The Motley Fool Discussion Boards
Investment Analysis Clubs / Macro Economic Trends and Risks
|Subject: Re: Municipal bonds: A train wreck waiting to ha||Date: 12/6/2012 4:22 PM|
|Author: ptheland||Number: 410678 of 510637|
anyone with a bond calculator and a knowledge of financial history knows that investment-grade munis like mine are priced at bubble levels.
There is a new pressure on the demand side of that market which will tend to keep inflating that bubble.
Some here are likely aware that beginning in 2013 there is an additional tax of 3.9% on the investment income of certain higher income individuals. This is not a fiscal cliff issue - it was agreed to as part of the way to pay for the Affordable Care Act.
The IRS recently issued some proposed regulations regarding the operation of this tax. One item is particularly interesting:
Municipal bond interest will not be subject to this tax.
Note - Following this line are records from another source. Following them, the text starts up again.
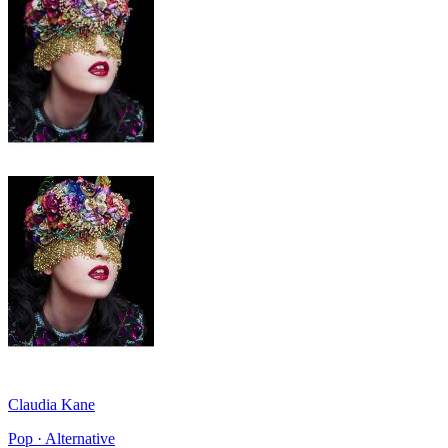
Claudia Kane
Pop · Alternative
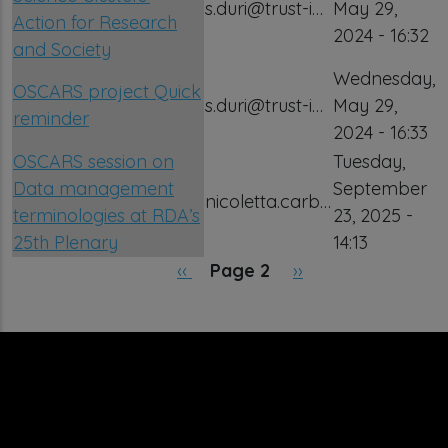
s.duri@trust-i…
May 29,
Action for Research
2024 - 16:32
and Society
Wednesday,
OSCARS project Quick
s.duri@trust-i…
May 29,
reminder
2024 - 16:33
OSCARS session on
Tuesday,
Data management
September
nicoletta.carb…
terminologies at RDA’s
23, 2025 -
25th Plenary
14:13
Pagination
Previous page
Next page
‹‹
Page 2
››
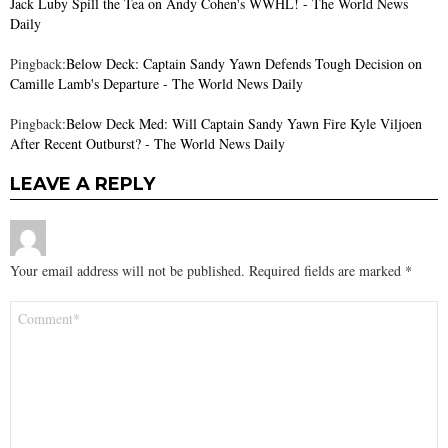
Jack Luby Spill the Tea on Andy Cohen's WWHL! - The World News
Daily
Pingback:
Below Deck: Captain Sandy Yawn Defends Tough Decision on
Camille Lamb's Departure - The World News Daily
Pingback:
Below Deck Med: Will Captain Sandy Yawn Fire Kyle Viljoen
After Recent Outburst? - The World News Daily
LEAVE A REPLY
Your email address will not be published.
Required fields are marked
*
Comment
*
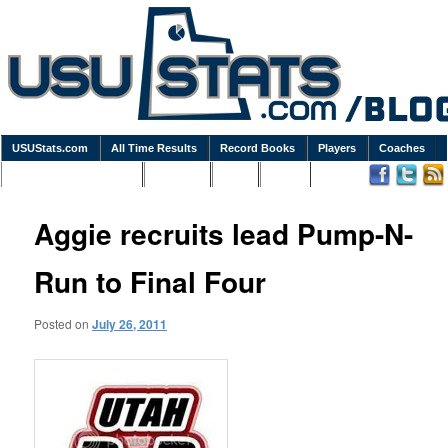
USUStats.com
All Time Results
Record Books
Players
Coaches
Podcasts / Newsletters
Goodies
Blog
Links
Aggie recruits lead Pump-N-
Run to Final Four
Posted on
July 26, 2011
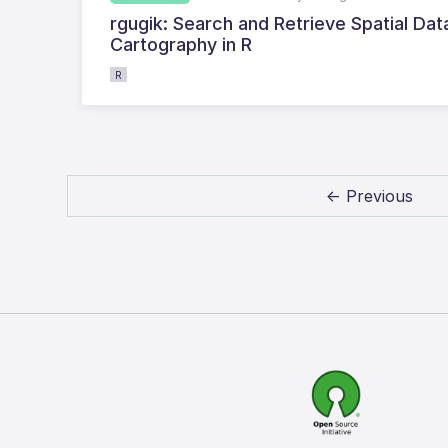
rgugik: Search and Retrieve Spatial Da
Cartography in R
R
← Previous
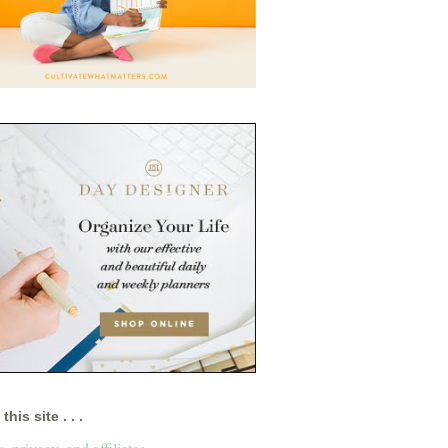
this site . . .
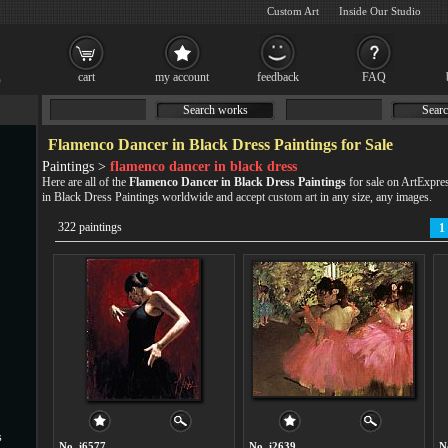
Custom Art
Inside Our Studio
cart
my account
feedback
FAQ
Search works
Searc
Flamenco Dancer in Black Dress Paintings for Sale
Paintings >
flamenco dancer in black dress
Here are all of the
Flamenco Dancer in Black Dress Paintings
for sale on ArtExpre
in Black Dress Paintings worldwide and accept
custom art
in any size, any images.
322 paintings
1
s
No. i6577
No. i2639
N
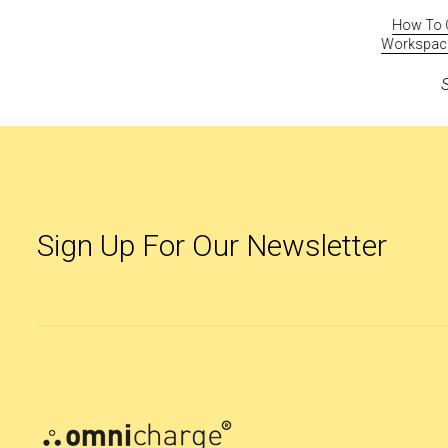
0
Hands-On With Omnicharge Pro, One Smart
How To C
n
Battery For All Your Devices
Workspace 
July 16, 2021
Sign Up For Our Newsletter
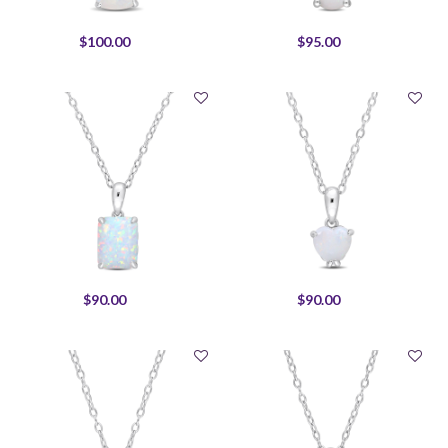
$100.00
$95.00
$90.00
$90.00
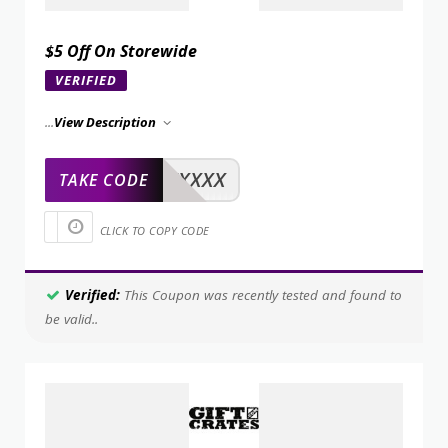
$5 Off On Storewide
VERIFIED
...
View Description
XXXXX
TAKE CODE
CLICK TO COPY CODE
Verified:
This Coupon was recently tested and found to
be valid..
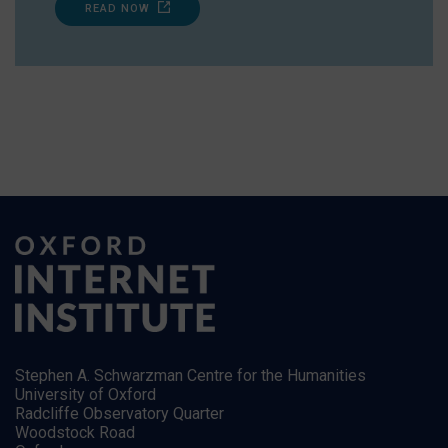
READ NOW
Stephen A. Schwarzman Centre for the Humanities
University of Oxford
Radcliffe Observatory Quarter
Woodstock Road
Combine this new tax with the possibility of increased taxes on dividends next year, and there should be a noticeable increase in demand for municipal bonds. That would serve to keep the bubble in municipal bonds inflated for a while longer.
As an anecdote, I just did some analysis for a tax client regarding this issue. I am projecting the tax rate on his dividends will increase from 15% this year (2012) to 32% next year (2013). That's more than double - and he has significant dividend income. I suggested he re-visit his analysis of muni bonds again, as the after-tax picture is changing significantly.